Third, the neonatal trajectories displayed very limited vital sign information—namely, heart rate, oxygen saturation, maximum percentage of oxygen administered, and pulse oximetry signal quality. At the time these recordings were collected, devices such as electrocardiogram monitors and respiratory function monitors were not in routine use. Apart from gestation, birth weight and mode of delivery, the database did not provide information about maternal and fetal history, other intervention administration, and clinical signs of the newborn. The lack of such information may have contributed to the variability in concordance observed within and between the snapshots of each neonatal trajectory. In future research, we hope to access more recent neonatal databases that capture all this information—and perhaps in video form as well as numerical. Nonetheless, the lack of information was partly an advantage. Our participants were not at risk of bias relating to presumptions from maternal or fetal history, but instead were making judgements based solely on objective measures available to them.
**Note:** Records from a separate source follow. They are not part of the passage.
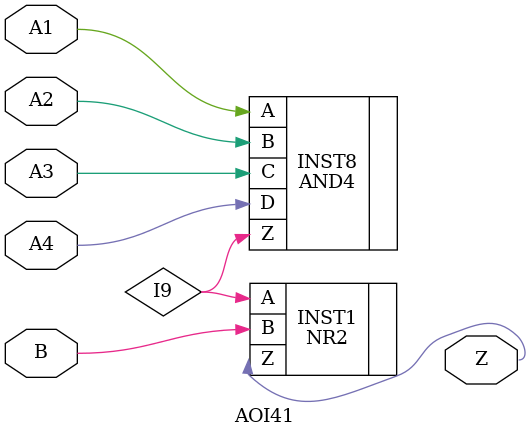
<source format=v>
`timescale 1 ns / 100 ps

/* Created by DB2VERILOG Version 1.2.0.2 on Fri Aug  5 11:13:59 1994 */
/* module compiled from "lsl2db 4.0.3" run */

module AOI41 (A1, A2, A3, A4, B, Z);
input  A1, A2, A3, A4, B;
output Z;
NR2 INST1 (.A(I9), .B(B), .Z(Z));
AND4 INST8 (.A(A1), .B(A2), .C(A3), .D(A4), .Z(I9));

endmodule


</source>
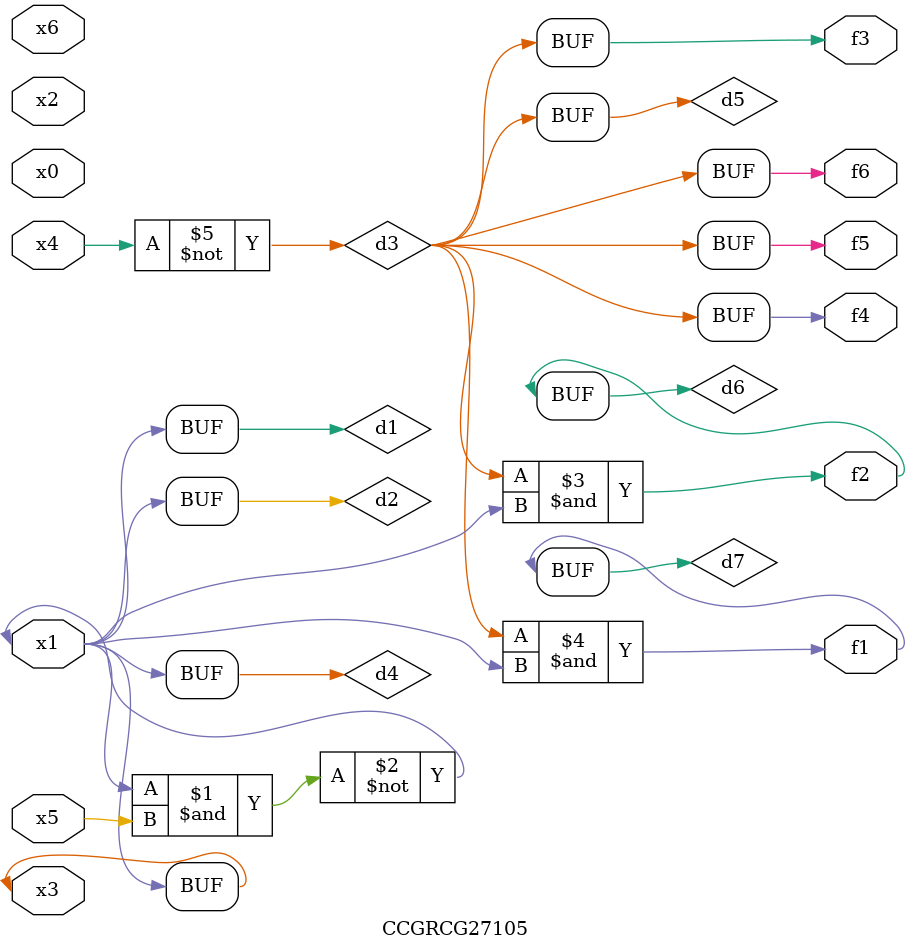
<source format=v>
module CCGRCG27105(
	input x0, x1, x2, x3, x4, x5, x6,
	output f1, f2, f3, f4, f5, f6
);

	wire d1, d2, d3, d4, d5, d6, d7;

	buf (d1, x1, x3);
	nand (d2, x1, x5);
	not (d3, x4);
	buf (d4, d1, d2);
	buf (d5, d3);
	and (d6, d3, d4);
	and (d7, d3, d4);
	assign f1 = d7;
	assign f2 = d6;
	assign f3 = d5;
	assign f4 = d5;
	assign f5 = d5;
	assign f6 = d5;
endmodule

</source>
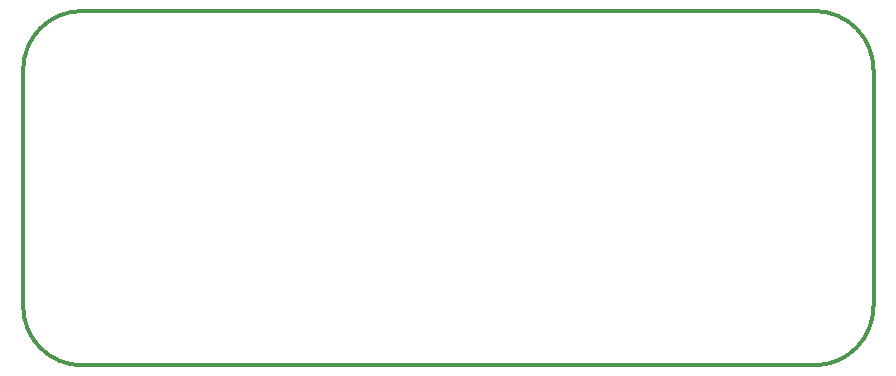
<source format=gbr>
G04 #@! TF.GenerationSoftware,KiCad,Pcbnew,(5.1.7)-1*
G04 #@! TF.CreationDate,2021-04-21T20:11:02-05:00*
G04 #@! TF.ProjectId,PortableAmpSlim,506f7274-6162-46c6-9541-6d70536c696d,rev?*
G04 #@! TF.SameCoordinates,Original*
G04 #@! TF.FileFunction,Profile,NP*
%FSLAX46Y46*%
G04 Gerber Fmt 4.6, Leading zero omitted, Abs format (unit mm)*
G04 Created by KiCad (PCBNEW (5.1.7)-1) date 2021-04-21 20:11:02*
%MOMM*%
%LPD*%
G01*
G04 APERTURE LIST*
G04 #@! TA.AperFunction,Profile*
%ADD10C,0.300000*%
G04 #@! TD*
G04 APERTURE END LIST*
D10*
X165000000Y-87000000D02*
X103000000Y-87000000D01*
X98000000Y-82000000D02*
X98000000Y-62000000D01*
X165000000Y-57000000D02*
X103000000Y-57000000D01*
X103000000Y-87000000D02*
G75*
G02*
X98000000Y-82000000I0J5000000D01*
G01*
X98000000Y-62000000D02*
G75*
G02*
X103000000Y-57000000I5000000J0D01*
G01*
X170000000Y-82000000D02*
G75*
G02*
X165000000Y-87000000I-5000000J0D01*
G01*
X165000000Y-57000000D02*
G75*
G02*
X170000000Y-62000000I0J-5000000D01*
G01*
X170000000Y-62000000D02*
X170000000Y-82000000D01*
M02*

</source>
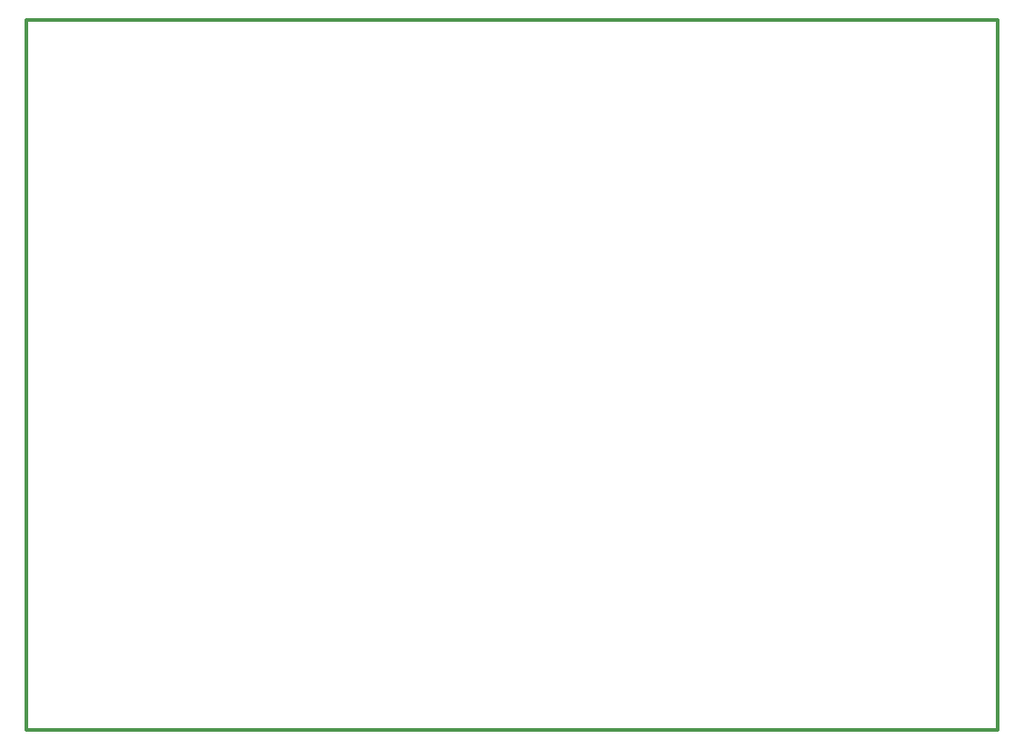
<source format=gbr>
G04 DesignSpark PCB Gerber Version 9.0 Build 5138 *
G04 #@! TF.Part,Single*
%FSLAX35Y35*%
%MOIN*%
%ADD70C,0.01200*%
X0Y0D02*
D02*
D70*
X83756Y600D02*
X440250D01*
Y261230*
X83756*
Y600*
X0Y0D02*
M02*

</source>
Fourth, we were unable to consider the baseline rate for each differential diagnosis. Participants were making judgements and inferences independently of one another, and like the investigators, were not aware of the true physiological state of the neonate. Even so, because some differential diagnoses are more likely than others, the degree of concordance that we found could be inflated. Next steps should be to redesign the interviews to satisfy the assumptions of more robust measures of inter-rater reliability, such as Fleiss’ kappa.28

Conclusions

We conducted an analysis of the concordance of expert neonatal clinicians’ interpretation of the patterns of vital signs exhibited by neonates within the first 10 min after birth. Our results showed a strong degree of agreement among neonatal experts. This is a small but important step towards using a majority or consensus of neonatal experts’ judgements in the design of a cognitive aid. To further validate this method, future research should seek more recent neonatal databases, present several examples of commonly encountered trajectories in close to real time, and utilise more formal measures of agreement. Nevertheless, this method could be used in other areas where clinicians do not have access to the true physiological state of the patient. Ultimately, the findings will help us design a cognitive aid to support clinicians’ management of the newborns who require resuscitation after birth—possibly enhancing the health of this vulnerable population.